Que s’était-il passé au début de l’année dernière après la mise à l’écart d’Infogreffe ?
– Cela ne marchait pas, aucune formalité n’était réalisée, c’était la panique la plus complète. Ils ont fait marche arrière, il n’y avait pas d’autres solutions. Si cela ne marche pas cette année, ils seront encore obligés de remettre la procédure de secours qu’ils viennent de supprimer. Ce sera le chaos de toutes façons puisqu’il y aura des serveurs qui vont être saturés. Jusqu’ici, on se partageait en deux, entre l’INPI et Infogreffe. Là, tout va être renvoyé sur le même serveur. Un serveur qui, on le sait, sature déjà.
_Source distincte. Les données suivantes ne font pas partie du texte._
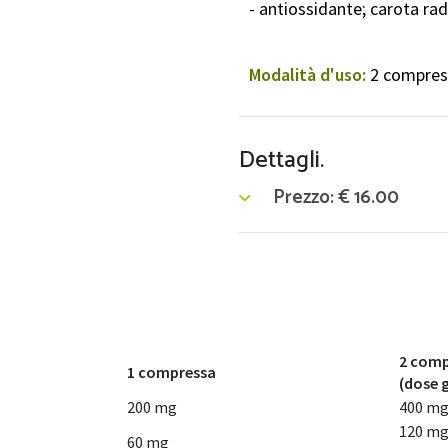
- antiossidante; carota rad
Modalità d'uso:
2 compress
Dettagli.
Prezzo:
€
16.00
2 comp
1 compressa
(dose g
200 mg
400 m
120 m
60 mg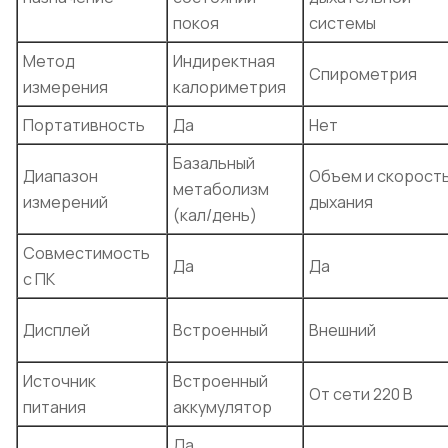
покоя
системы
Метод
Индиректная
Спирометрия
измерения
калориметрия
Портативность
Да
Нет
Базальный
Диапазон
Объем и скорост
метаболизм
измерений
дыхания
(кал/день)
Совместимость
Да
Да
с ПК
Дисплей
Встроенный
Внешний
Источник
Встроенный
От сети 220 В
питания
аккумулятор
Да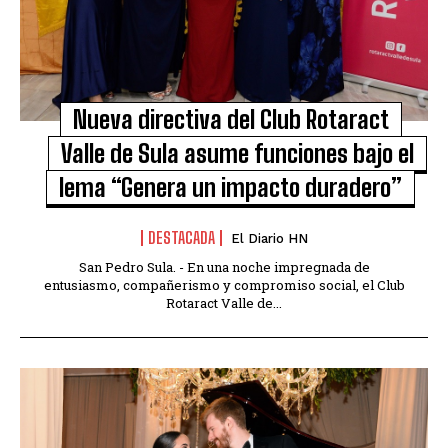
Nueva directiva del Club Rotaract
Valle de Sula asume funciones bajo el
lema “Genera un impacto duradero”
DESTACADA
El Diario HN
San Pedro Sula. - En una noche impregnada de
entusiasmo, compañerismo y compromiso social, el Club
Rotaract Valle de...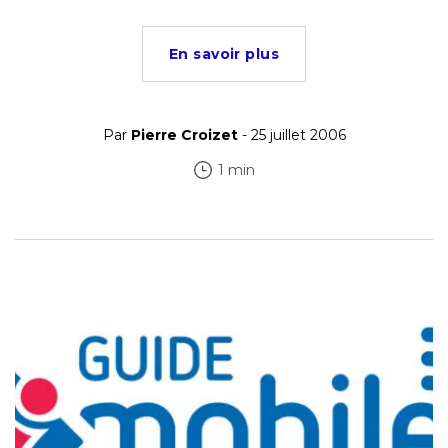
En savoir plus
Par
Pierre Croizet
- 25 juillet 2006
1 min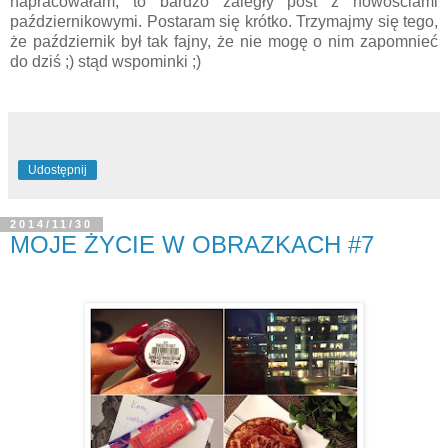
napracowałam, to bardzo zaległy post z nowościami
październikowymi. Postaram się krótko. Trzymajmy się tego,
że październik był tak fajny, że nie mogę o nim zapomnieć
do dziś ;) stąd wspominki ;)
Udostępnij
2014/11/30
MOJE ŻYCIE W OBRAZKACH #7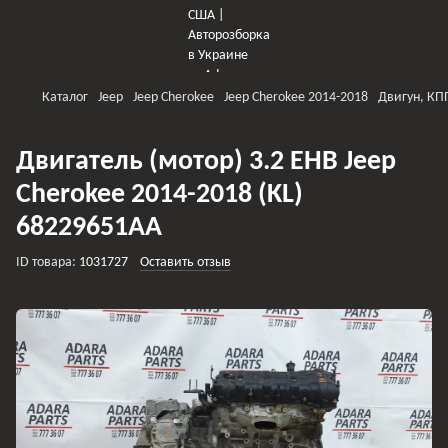
Каталог
Jeep
Jeep Cherokee
Jeep Cherokee 2014-2018
Двигун, КП
Двигатель (мотор) 3.2 EHB Jeep
Cherokee 2014-2018 (KL)
68229651AA
ID товара:
1031727
Оставить отзыв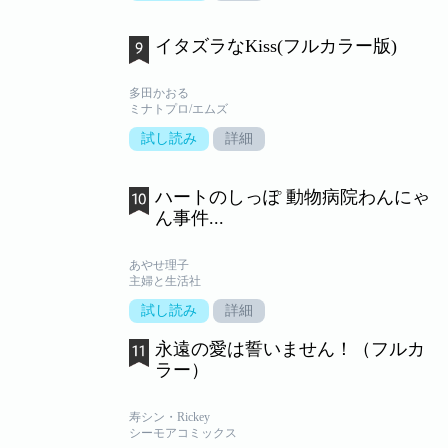
イタズラなKiss(フルカラー版)
多田かおる
ミナトプロ/エムズ
試し読み
詳細
ハートのしっぽ 動物病院わんにゃ
ん事件...
あやせ理子
主婦と生活社
試し読み
詳細
永遠の愛は誓いません！（フルカ
ラー）
寿シン・Rickey
シーモアコミックス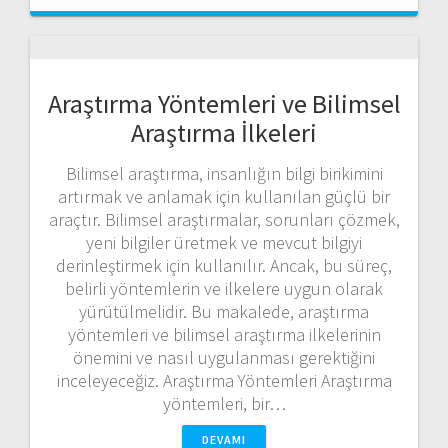
Araştırma Yöntemleri ve Bilimsel
Araştırma İlkeleri
Bilimsel araştırma, insanlığın bilgi birikimini
artırmak ve anlamak için kullanılan güçlü bir
araçtır. Bilimsel araştırmalar, sorunları çözmek,
yeni bilgiler üretmek ve mevcut bilgiyi
derinleştirmek için kullanılır. Ancak, bu süreç,
belirli yöntemlerin ve ilkelere uygun olarak
yürütülmelidir. Bu makalede, araştırma
yöntemleri ve bilimsel araştırma ilkelerinin
önemini ve nasıl uygulanması gerektiğini
inceleyeceğiz. Araştırma Yöntemleri Araştırma
yöntemleri, bir…
DEVAMI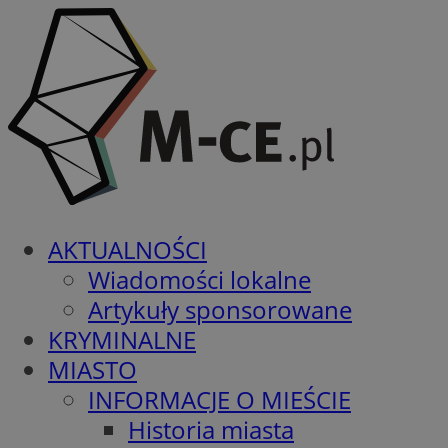
AKTUALNOŚCI
Wiadomości lokalne
Artykuły sponsorowane
KRYMINALNE
MIASTO
INFORMACJE O MIEŚCIE
Historia miasta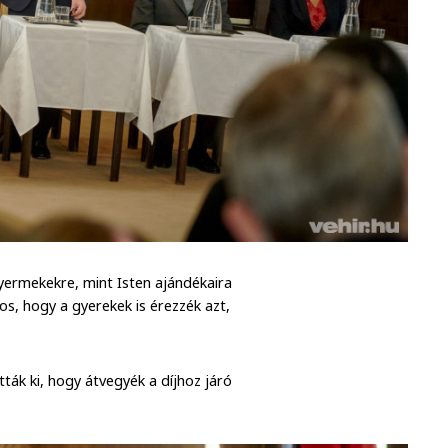
yermekekre, mint Isten ajándékaira
os, hogy a gyerekek is érezzék azt,
ták ki, hogy átvegyék a díjhoz járó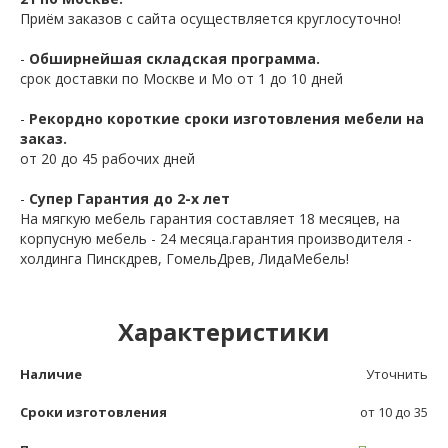
Приём заказов с сайта осуществляется круглосуточно!
-
Обширнейшая складская программа.
срок доставки по Москве и Мо от 1 до 10 дней
-
Рекордно короткие сроки изготовления мебели на
заказ.
от 20 до 45 рабочих дней
-
Супер Гарантия до 2-х лет
На мягкую мебель гарантия составляет 18 месяцев, на
корпусную мебель - 24 месяца.гарантия производителя -
холдинга Пинскдрев, ГомельДрев, ЛидаМебель!
Характеристики
Наличие
Уточнить
Сроки изготовления
от 10 до 35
Les gens travaillent le soir ou entre midi et deux parce qu’il y a moins de connexions. Aux heures les plus fortes, il n’est pas possible de se connecter.
L’année de recul n’a pas été suffisante pour prévenir les dysfonctionnements ?
– Ce n’était pas suffisant car il y avait trop de problèmes dès le départ. Et pas simplement techniques, il y avait également des problèmes juridiques, avec énormément d’erreurs. À long terme, ce qui va se passer c’est que cela va bloquer l’économie puisque les gens ne pourront pas démarrer leur activité. Et cela pourrait même avoir un impact financier.
Que faudrait-il faire selon vous ?
– Il faudrait pouvoir continuer avec les deux. Cela permettrait de ne pas dépendre d’un seul site uniquement et de créer une situation de concurrence afin d’avoir des outils toujours plus performants. L’objectif avec le Guichet unique était de simplifier mais c’est encore plus compliqué. C’est en fait plus simple avec les deux et, à mon avis, ils remettront Infogreffe en mars.
Les nouveaux tarifs dans les Alpes-Maritimes
L’arrêté du 16 décembre 2024 a modifié l’arrêté du 19 novembre 2021 relatif à la tarification et aux modalités de publication des annonces judiciaires et légales. Voici les principaux tarifs applicables depuis le 1er janvier pour la constitution d’une société :
– Pour une société anonyme (SA) : 395 euros ;
– Pour une société par actions simplifiée (SAS) : 197 euros ;
– Pour une société par actions simplifiée unipersonnelle (SASU) : 141 euros ;
– Pour une société en nom collectif (SNC) : 218 euros ;
– Pour une société à responsabilité limitée (SARL) : 147 euros ;
– Pour une société à responsabilité limitée unipersonnelle (dite « entreprise unipersonnelle à responsabilité limitée », EURL) : 123 euros ;
– Pour une société civile (à l’exception des sociétés civiles à objet immobilier) : 220 euros ;
– Pour une société civile à objet immobilier (dite « société civile immobilière », SCI) : 189 euros.